JISでの化学成分の規定は硫黄とリンの上限値のみ規定されています。上述「一般構造用圧延鋼材」同様、主として引っ張り強さと耐力を規定されている素材となります。
プレス用の材料で厚みは1.6~14mm。当社で調達し、切削加工を行った実績があります。
JIS規格では、SAPH310、SAPH370、SAPH400、SAPH440の4品種が規定されています。
適用規格:JIS G 3113:2018
・高炭素クロム軸受鋼鋼材
「転がり軸受に使用する高炭素クロム軸受鋼鋼材」(JISより引用)です。
耐摩耗性が高い鋼種であり、軸受鋼という名称が示す通り、主として軸受に用いられます。
SUJ2において、球状化焼きなまし(流通している切削前の素材状態)硬さはHB201以下,HRB94以下,HV218以下(≒HRC14以下)と規定されていますが、焼入焼戻しをすることでHB654(HRC60)程度の硬さが出ます。
軸受用の材料のため丸材(線材と丸鋼)であり、φ5.5~φ160が標準径となります。
JIS規格では、SUJ2、SUJ3、SUJ4、SUJ5の5品種が規定されています。

-------

**演習の目的**
JIS規格の鋼材を解説した文章の続きを、最後の文の後から書け。

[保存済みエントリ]
-------

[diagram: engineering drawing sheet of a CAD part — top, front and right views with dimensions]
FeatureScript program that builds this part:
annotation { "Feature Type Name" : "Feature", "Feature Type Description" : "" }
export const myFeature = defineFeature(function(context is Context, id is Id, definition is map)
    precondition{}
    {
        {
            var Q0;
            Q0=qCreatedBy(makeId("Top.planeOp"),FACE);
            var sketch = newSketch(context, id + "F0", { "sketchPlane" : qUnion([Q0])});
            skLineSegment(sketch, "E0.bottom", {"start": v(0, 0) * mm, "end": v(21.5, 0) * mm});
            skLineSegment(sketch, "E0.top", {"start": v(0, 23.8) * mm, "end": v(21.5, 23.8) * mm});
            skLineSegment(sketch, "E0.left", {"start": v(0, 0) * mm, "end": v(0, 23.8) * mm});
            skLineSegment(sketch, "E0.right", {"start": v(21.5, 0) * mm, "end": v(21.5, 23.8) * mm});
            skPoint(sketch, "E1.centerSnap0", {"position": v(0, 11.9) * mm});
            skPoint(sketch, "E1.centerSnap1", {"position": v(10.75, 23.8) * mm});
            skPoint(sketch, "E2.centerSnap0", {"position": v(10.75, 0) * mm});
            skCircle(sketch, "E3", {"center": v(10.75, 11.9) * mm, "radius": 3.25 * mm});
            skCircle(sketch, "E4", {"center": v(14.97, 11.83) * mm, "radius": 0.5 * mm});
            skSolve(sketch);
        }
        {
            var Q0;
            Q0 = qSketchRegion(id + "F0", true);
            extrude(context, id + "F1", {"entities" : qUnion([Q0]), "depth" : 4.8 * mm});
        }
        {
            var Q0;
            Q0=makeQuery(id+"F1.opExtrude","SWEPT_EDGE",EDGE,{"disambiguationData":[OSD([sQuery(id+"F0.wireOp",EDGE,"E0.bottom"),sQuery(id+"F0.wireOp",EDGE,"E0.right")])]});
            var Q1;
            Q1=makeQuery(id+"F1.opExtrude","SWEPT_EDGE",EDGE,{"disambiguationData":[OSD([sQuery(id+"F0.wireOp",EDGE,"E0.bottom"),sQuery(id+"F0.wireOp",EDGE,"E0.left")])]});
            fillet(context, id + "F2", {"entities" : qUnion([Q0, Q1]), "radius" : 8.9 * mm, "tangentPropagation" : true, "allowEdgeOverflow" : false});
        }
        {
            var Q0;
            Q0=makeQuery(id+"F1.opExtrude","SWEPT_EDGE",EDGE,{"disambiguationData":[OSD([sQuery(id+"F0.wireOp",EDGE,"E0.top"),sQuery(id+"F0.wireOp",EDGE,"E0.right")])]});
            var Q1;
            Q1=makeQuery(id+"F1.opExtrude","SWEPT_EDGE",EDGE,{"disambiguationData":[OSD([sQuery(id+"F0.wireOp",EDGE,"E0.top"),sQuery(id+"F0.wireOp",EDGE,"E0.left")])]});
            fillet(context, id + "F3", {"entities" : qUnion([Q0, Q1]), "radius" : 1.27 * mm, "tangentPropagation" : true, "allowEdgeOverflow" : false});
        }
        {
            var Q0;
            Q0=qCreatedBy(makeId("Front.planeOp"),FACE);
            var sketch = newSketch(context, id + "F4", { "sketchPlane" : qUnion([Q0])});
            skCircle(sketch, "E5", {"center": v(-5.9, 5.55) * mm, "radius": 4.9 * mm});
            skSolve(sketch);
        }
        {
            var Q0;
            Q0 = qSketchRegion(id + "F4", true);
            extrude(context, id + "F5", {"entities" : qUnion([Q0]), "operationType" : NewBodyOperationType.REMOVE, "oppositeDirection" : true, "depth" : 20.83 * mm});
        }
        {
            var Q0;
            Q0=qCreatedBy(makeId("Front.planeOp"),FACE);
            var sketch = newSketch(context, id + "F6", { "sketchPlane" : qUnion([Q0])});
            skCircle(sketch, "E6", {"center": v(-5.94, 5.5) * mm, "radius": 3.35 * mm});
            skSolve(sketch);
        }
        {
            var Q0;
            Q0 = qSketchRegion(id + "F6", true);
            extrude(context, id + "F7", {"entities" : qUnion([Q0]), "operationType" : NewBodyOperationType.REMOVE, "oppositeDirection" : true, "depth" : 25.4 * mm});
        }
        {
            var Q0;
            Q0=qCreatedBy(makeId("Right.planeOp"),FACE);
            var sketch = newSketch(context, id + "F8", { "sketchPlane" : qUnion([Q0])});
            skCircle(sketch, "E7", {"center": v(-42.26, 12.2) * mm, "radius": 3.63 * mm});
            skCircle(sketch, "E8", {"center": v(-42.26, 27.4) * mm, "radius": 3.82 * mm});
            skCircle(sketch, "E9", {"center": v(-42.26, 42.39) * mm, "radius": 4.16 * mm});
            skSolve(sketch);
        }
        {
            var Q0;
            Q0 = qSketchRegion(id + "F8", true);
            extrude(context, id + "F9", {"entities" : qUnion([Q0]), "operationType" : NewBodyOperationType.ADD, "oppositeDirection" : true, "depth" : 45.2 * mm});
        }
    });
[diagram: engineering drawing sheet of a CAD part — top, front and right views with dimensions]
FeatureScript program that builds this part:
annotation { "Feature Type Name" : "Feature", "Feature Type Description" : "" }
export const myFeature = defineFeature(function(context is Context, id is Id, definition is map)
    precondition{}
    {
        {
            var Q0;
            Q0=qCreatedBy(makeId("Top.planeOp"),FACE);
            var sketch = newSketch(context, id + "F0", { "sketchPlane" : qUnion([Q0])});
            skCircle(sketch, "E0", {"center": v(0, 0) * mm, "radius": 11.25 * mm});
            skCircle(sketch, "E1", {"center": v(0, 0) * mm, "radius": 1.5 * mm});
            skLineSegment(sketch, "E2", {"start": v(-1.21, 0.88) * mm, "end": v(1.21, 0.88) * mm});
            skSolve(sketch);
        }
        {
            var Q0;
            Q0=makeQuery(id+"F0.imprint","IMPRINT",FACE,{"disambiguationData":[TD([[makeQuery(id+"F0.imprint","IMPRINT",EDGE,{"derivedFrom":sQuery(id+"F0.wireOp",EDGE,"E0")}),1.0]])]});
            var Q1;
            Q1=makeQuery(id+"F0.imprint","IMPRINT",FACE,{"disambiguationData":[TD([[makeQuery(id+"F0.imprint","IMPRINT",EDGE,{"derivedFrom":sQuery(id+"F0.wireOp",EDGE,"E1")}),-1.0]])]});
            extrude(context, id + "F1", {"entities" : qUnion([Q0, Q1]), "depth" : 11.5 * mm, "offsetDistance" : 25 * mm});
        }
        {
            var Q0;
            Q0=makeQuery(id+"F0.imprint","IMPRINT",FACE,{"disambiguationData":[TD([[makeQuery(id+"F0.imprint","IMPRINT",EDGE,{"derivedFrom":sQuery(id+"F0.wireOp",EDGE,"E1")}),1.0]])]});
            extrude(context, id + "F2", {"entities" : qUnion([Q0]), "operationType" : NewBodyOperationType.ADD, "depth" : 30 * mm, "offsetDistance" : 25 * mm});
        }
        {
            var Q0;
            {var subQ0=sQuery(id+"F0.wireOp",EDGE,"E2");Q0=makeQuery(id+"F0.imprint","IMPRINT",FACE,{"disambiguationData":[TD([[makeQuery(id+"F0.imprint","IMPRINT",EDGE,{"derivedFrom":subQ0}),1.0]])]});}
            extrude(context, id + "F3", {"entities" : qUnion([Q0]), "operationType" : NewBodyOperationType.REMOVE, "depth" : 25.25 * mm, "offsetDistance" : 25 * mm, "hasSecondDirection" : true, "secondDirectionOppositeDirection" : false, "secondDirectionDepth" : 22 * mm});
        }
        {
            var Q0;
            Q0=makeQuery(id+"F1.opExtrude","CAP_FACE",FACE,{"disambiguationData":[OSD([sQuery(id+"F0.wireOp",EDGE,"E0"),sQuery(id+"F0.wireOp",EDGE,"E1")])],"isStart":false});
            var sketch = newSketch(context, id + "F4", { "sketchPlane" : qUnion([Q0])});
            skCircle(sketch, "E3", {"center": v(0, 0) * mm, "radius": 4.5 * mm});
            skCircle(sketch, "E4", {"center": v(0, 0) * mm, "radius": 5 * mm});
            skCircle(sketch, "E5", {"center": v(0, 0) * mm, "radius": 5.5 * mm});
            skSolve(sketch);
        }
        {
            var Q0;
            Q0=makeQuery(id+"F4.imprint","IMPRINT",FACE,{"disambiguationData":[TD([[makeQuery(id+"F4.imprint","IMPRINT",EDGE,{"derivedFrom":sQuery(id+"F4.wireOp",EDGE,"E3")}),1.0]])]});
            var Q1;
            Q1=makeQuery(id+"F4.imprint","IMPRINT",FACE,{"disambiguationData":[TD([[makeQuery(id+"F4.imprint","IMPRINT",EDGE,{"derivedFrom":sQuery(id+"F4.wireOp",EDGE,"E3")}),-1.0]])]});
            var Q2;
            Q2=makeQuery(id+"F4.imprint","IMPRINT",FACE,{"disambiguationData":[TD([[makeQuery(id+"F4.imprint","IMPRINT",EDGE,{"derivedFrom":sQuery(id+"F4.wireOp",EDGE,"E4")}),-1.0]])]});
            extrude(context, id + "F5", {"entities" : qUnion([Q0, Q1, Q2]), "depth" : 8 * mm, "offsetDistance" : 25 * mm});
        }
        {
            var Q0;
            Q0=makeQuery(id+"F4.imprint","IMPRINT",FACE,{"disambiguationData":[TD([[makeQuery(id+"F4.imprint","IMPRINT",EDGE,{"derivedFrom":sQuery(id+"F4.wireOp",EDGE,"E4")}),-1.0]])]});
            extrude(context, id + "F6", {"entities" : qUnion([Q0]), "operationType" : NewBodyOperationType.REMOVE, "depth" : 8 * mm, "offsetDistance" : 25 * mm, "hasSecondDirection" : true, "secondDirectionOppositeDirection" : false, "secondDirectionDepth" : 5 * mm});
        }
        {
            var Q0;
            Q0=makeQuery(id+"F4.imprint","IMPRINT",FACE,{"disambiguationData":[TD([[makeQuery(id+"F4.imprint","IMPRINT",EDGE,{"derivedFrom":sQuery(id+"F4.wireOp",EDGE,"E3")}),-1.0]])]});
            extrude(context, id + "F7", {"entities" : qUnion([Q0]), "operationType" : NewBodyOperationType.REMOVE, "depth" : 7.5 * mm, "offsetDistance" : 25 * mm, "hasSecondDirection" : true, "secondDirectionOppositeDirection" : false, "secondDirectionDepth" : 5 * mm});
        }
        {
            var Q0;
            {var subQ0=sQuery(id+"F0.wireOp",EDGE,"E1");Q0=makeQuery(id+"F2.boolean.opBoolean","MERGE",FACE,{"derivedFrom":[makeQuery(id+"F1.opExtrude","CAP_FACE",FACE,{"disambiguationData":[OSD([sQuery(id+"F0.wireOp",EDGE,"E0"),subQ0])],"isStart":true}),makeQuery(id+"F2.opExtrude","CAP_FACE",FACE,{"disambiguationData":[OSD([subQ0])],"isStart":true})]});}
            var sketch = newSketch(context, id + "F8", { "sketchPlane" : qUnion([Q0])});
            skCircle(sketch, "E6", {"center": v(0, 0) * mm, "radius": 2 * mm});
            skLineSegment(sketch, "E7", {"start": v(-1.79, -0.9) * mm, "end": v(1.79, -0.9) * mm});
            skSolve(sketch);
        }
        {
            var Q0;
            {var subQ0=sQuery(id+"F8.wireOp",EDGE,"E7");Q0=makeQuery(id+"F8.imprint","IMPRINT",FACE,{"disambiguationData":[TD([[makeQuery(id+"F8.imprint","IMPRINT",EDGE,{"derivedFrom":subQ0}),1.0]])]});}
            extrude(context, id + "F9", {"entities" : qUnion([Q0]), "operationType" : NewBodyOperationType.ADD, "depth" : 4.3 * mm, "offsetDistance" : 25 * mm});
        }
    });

-------

**出力結果**
適用規格:JIS G 4805:2019
・熱/冷間圧延軟鋼及び鋼帯
「一般用及び加工用の熱間圧延軟鋼板及び熱間圧延軟鋼帯」、「幅30mm以上の冷間圧延鋼板及び冷間圧延鋼帯」(JISより引用)です。
鉄系の板金素材でSPHCとSPCCは最もポピュラーな素材と言えるでしょう。
一般(板金)、絞り、深絞り、非持効性絞り、非持効性深絞り用の鋼板及び鋼帯であり、厚さは1.2~14mm(SPHC)、0.10~3.2(SPCC)となります。
JIS規格では、SPHC、SPHD、SPHE、SPHF、SPCC、SPCD、SPCE、SPCF、SPCG、SPCCTの計10品種が規定されています。
適用規格:JIS G 3131:2018 , JIS G 3141:2017
・機械構造用炭素鋼鋼材
「熱間圧延、熱間鍛造及び熱間押出によって製造する機械構造用炭素鋼鋼材」(JISより引用)です。
一般にSC材(S-C材とも)と呼ばれ、鉄鋼材ではSS400に次いで多く使用されています。代表的な鋼種はS45C及びS50Cです。Cは炭素、数字は炭素含有量を表します。低炭素鋼のSS400と違って、S45C及びS50Cは中炭素鋼に分類され、焼入れが可能なため、より強度が必要な部品に使用されます。
JISでの化学成分の規定はSS材が4種類の元素しかないのに対し、SC材は9種類の元素の規定があり、特に有害物質である硫黄とリンの上限値がSS材よりも厳しく設定されているため、SS材よりは高価になるようです。(いずれの鋼種も基本的に炭素以外の元素の規定は全て同じですが、はだ焼用鋼*S09CK,S15CK,S20CKのみ上限値が厳しく設定されています。)
丸鋼、角鋼、六角鋼、線材、平鋼、鋼板と様々な形状、サイズの素材が存在する。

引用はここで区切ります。